Page text:

________________

- Film poster
- Directed by: Stanley Kramer
- Screenplay by: Mac Benoff
- Based on: Bless the Beasts and Children by Glendon Swarthout
- Produced by: Stanley Kramer
- Starring: Bill Mumy; Barry Robins; Miles Chapin; Darel Glaser; Bob Kramer; Marc Vahanian;
- Cinematography: Michel Hugo
- Edited by: William A. Lyon
- Music by: Barry De Vorzon Perry Botkin Jr.
- Distributed by: Columbia Pictures
- Release dates: June 1971 (West Germany); August 1971 (U.S.);
- Running time: 109 minutes 102 minutes (TCM print)
- Country: United States
- Language: English

= Bless the Beasts and Children (film) =

1971 film by Stanley Kramer

Bless the Beasts and Children is a 1971 film adaptation of the novel of the same name written by Glendon Swarthout. It was directed by Stanley Kramer and stars Bill Mumy and Barry Robins.

________________

Set task:
Extend the page text on the film Bless the Beasts and Children, picking up after its last sentence.

[Stored records]
________________

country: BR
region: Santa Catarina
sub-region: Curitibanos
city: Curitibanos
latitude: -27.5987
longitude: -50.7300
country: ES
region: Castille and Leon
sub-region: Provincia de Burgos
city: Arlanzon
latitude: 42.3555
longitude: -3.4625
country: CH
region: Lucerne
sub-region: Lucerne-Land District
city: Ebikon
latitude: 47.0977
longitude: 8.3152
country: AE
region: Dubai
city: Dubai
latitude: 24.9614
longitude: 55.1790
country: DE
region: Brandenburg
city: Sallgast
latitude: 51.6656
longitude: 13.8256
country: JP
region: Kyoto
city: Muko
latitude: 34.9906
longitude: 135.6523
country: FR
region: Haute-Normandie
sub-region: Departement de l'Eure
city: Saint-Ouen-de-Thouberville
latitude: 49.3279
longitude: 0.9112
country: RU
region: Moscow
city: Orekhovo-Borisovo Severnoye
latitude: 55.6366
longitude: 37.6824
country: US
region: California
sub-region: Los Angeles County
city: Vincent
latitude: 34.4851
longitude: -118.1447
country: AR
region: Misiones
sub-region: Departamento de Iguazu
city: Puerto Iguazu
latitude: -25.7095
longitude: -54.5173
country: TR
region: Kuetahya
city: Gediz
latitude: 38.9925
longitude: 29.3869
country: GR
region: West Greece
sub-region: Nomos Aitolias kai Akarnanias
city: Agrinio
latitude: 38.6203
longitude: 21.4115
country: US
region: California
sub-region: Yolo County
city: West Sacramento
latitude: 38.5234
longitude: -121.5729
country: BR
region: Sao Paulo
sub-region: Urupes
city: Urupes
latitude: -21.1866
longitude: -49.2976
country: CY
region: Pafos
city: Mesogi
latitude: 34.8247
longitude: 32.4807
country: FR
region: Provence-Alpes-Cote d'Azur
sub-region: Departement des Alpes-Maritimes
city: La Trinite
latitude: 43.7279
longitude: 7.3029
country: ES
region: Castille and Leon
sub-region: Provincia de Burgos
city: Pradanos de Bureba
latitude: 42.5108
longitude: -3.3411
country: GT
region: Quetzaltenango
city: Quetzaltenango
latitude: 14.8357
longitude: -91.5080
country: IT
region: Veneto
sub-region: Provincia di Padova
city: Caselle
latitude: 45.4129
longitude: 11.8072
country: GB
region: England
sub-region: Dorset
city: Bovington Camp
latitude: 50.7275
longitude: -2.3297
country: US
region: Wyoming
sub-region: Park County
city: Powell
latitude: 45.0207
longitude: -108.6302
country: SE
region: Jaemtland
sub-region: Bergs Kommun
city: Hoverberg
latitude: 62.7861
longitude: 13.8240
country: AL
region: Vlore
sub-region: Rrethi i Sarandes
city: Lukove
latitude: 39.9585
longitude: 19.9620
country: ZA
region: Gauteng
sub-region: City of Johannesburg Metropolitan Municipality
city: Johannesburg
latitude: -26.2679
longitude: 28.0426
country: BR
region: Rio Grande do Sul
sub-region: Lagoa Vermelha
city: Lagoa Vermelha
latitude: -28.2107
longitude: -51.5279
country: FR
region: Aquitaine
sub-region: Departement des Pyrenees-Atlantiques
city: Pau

________________

Result of the task:
==Plot==

Six teenaged boys, each a misfit in one way or another, are ostracized by the other boys at a summer camp but form a bond among themselves. After seeing a herd of bison selected for culling by local hunters, they resolve to sneak away from the camp in the middle of the night and set the penned bison free.

The film is presented partially out of sequence; the primary narrative of freeing the bison is interspersed with flashback scenes showing the boys' troubled lives.

==Cast==
- Bill Mumy as Lawrence Teft III
- Barry Robins as John Cotton
- Miles Chapin as Sammy Shecker
- Darel Glaser as Gerald Goodenow
- Bob Kramer as Lally 1
- Marc Vahanian as Lally 2
- Jesse White as Shecker's Father
- Ken Swofford as Wheaties
- Elaine Devry as Cotton's Mother
- David Ketchum as Camp Director (credited as Dave Ketchum)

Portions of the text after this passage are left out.